- **To-do item**
What lines in the records below hold the string "دماسنج"? Please show them.

- **Data for processing**
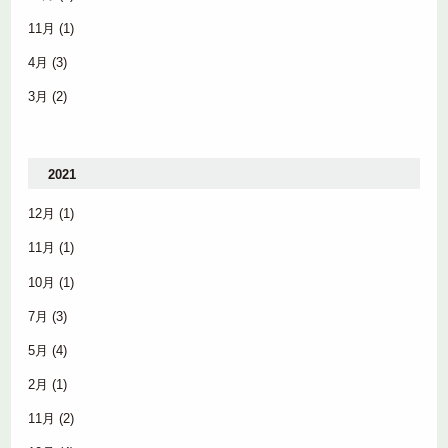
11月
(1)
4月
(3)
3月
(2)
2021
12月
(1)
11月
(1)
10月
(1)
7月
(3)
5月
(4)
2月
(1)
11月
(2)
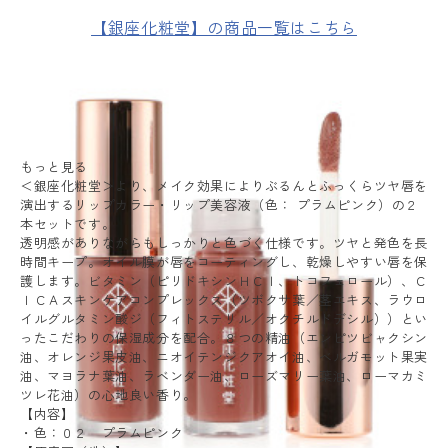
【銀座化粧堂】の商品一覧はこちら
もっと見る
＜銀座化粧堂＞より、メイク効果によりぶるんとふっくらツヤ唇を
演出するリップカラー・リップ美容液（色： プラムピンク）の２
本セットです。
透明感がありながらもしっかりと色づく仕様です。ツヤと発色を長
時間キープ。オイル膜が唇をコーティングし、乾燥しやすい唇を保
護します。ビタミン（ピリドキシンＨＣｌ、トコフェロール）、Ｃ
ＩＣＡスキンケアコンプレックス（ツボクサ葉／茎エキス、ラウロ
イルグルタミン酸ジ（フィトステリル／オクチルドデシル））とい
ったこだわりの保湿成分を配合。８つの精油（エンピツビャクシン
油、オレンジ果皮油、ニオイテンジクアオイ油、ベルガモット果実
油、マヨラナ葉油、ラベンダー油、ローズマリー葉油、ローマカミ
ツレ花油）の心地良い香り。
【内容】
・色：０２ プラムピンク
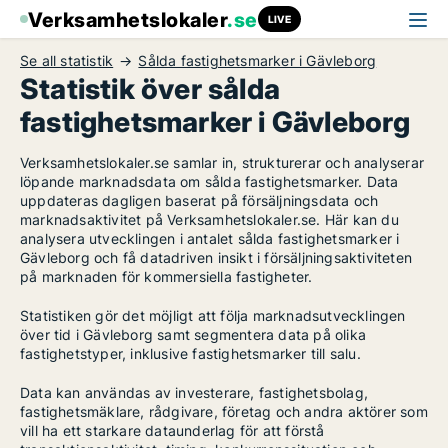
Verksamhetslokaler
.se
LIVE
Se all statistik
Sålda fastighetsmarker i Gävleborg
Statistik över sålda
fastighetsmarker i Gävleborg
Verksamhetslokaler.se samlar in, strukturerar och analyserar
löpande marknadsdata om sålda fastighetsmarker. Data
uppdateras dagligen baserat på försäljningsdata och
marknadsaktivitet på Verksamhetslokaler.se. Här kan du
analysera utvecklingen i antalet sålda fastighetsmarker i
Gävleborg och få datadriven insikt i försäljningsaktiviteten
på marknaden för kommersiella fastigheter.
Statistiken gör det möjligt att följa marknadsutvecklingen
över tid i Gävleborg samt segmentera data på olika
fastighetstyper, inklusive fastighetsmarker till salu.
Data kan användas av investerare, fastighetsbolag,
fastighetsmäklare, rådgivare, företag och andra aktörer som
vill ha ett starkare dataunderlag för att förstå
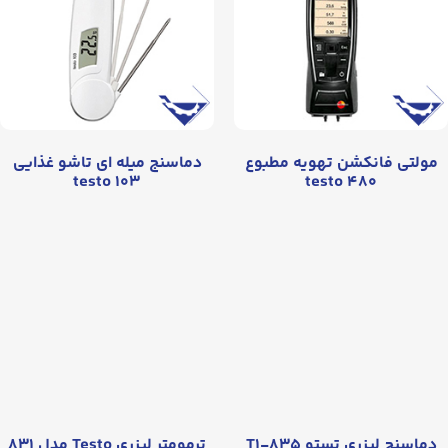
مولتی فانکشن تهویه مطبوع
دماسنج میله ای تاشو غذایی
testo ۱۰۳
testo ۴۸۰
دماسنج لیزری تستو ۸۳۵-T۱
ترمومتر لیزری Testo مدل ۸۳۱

* * *

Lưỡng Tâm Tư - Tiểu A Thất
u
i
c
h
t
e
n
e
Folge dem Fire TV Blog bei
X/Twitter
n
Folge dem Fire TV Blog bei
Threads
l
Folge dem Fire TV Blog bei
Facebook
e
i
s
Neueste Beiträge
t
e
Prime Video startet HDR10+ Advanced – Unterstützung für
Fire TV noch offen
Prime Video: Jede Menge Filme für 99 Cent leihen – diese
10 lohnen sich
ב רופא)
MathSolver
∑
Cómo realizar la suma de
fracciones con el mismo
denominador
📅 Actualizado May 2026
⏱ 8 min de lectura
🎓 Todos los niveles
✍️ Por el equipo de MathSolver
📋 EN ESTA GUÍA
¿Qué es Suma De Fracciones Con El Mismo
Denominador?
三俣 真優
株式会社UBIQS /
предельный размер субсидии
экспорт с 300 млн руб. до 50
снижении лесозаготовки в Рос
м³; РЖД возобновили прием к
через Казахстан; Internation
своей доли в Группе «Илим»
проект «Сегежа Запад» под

- **Response to the task**
دماسنج میله ای تاشو غذایی
دماسنج لیزری تستو ۸۳۵-T۱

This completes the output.